Background Dobutamine, norepinephrine, and phenylephrine are used in the treatment of shock. The primary goal of resuscitation is improved tissue oxygenation; clinically applicable methods to assess adequacy of resuscitation at the tissue level are indirect at this time. Diffuse optical spectroscopy (DOS) is a noninvasive technology capable of direct assessment of tissue oxygenation. In this study, the feasibility of monitoring tissue oxygenation using DOS was assessed during infusion of vasoactive agents.
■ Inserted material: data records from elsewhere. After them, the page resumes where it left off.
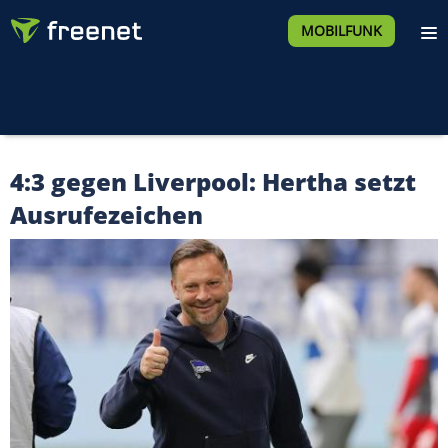
MOBILFUNK
4:3 gegen Liverpool: Hertha setzt
Ausrufezeichen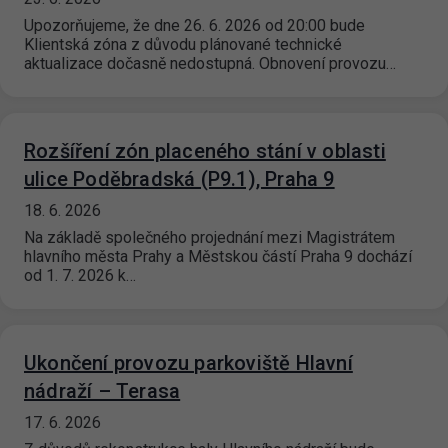
Upozorňujeme, že dne 26. 6. 2026 od 20:00 bude
Klientská zóna z důvodu plánované technické
aktualizace dočasně nedostupná. Obnovení provozu…
Rozšíření zón placeného stání v oblasti
ulice Poděbradská (P9.1), Praha 9
18. 6. 2026
Na základě společného projednání mezi Magistrátem
hlavního města Prahy a Městskou částí Praha 9 dochází
od 1. 7. 2026 k…
Ukončení provozu parkoviště Hlavní
nádraží – Terasa
17. 6. 2026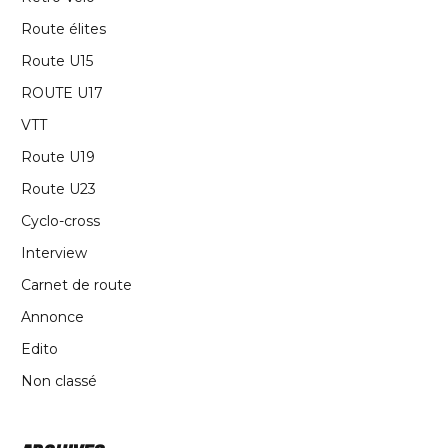
Route élites
Route U15
ROUTE U17
VTT
Route U19
Route U23
Cyclo-cross
Interview
Carnet de route
Annonce
Edito
Non classé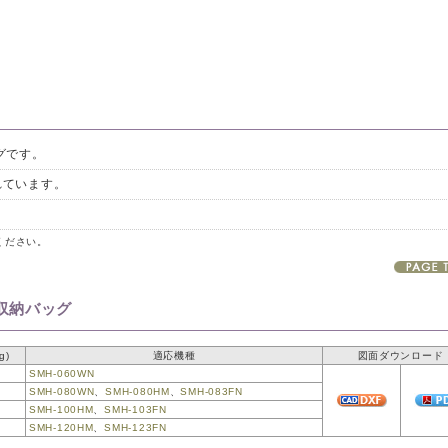
グです。
れています。
ください。
用収納バッグ
g)
適応機種
図面ダウンロード
SMH-060WN
SMH-080WN
、
SMH-080HM
、
SMH-083FN
SMH-100HM
、
SMH-103FN
SMH-120HM
、
SMH-123FN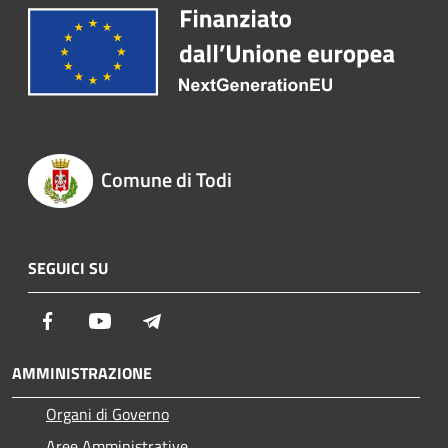
Comune di Todi
SEGUICI SU
Facebook
Youtube
Telegram
AMMINISTRAZIONE
Organi di Governo
Aree Amministrative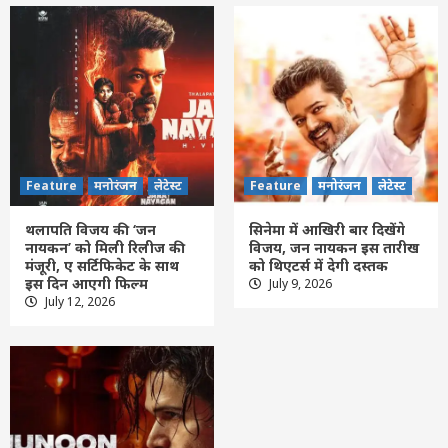
Feature
मनोरंजन
लेटेस्ट
Feature
मनोरंजन
लेटेस्ट
थलापति विजय की ‘जन
सिनेमा में आखिरी बार दिखेंगे
नायकन’ को मिली रिलीज की
विजय, जन नायकन इस तारीख
मंजूरी, ए सर्टिफिकेट के साथ
को थिएटर्स में देगी दस्तक
इस दिन आएगी फिल्म
July 9, 2026
Feature
छत्तीसगढ़
रायपुर
लेटेस्ट
July 12, 2026
Weather Update : छत्तीसगढ़ में अगले 2 दिनों
तक भारी बारिश की संभावना, कई क्षेत्रों में अलर्ट
जारी
3
Feature
छत्तीसगढ़
रायपुर
लेटेस्ट
आज जारी होगी महतारी वंदन योजना की 30वीं
किस्त, CM साय हितग्राही महिलाओं के खातों में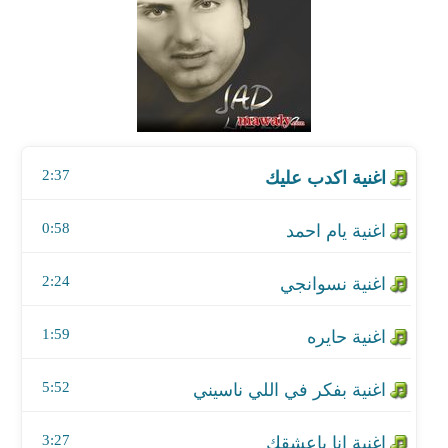
اغنية يام احمد
اغنية نسوانجي
اغنية حايره
2:37
اغنية بفكر في اللي ناسيني
اغنية انا باعشقك
0:58
اغنية دلعونه
2:24
اغنية كيفو
1:59
اغنية خاشوقه
5:52
اغنية قلبي سعيد
3:27
اغنية قلبي عشقها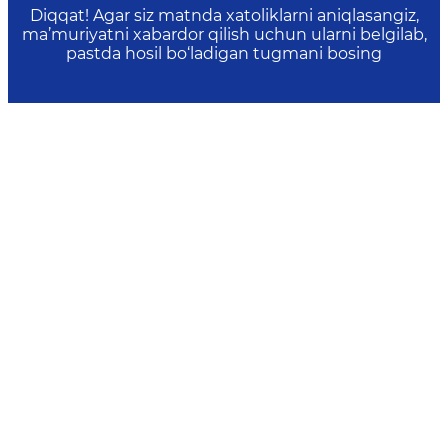
Diqqat! Agar siz matnda xatoliklarni aniqlasangiz,
ma’muriyatni xabardor qilish uchun ularni belgilab,
pastda hosil bo‘ladigan tugmani bosing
Methods Four New Zealand rabbits were intubated and mechanically ventilated. Femoral arterial and venous lines were placed for blood pressure monitoring and blood sampling. Dobutamine, norepinephrine, and phenylephrine were infused in sequence. Each infusion lasted 5 to 10 minutes and was followed by a 10-minute washout period. Blood pressure and venous blood gases were monitored. DOS was used to measure tissue hemoglobin, deoxyhemoglobin, oxyhemoglobin, oxygen saturation, and cytochrome oxidation state.
Results All three vasoactive agents caused MAP and VO2 to increase from baseline. DOS measurements revealed an increase in tissue oxyhemoglobin and tissue oxygen saturation during infusion. This finding reflects increased tissue oxygenation, which correlated with VO2 measurements.
Conclusion DOS measurements of tissue oxygenation correlated with VO2 measurements. DOS shows potential as a noninvasive means of directly monitoring tissue oxygenation, which could be used to guide decisions regarding optimization of vasoactive agent administration.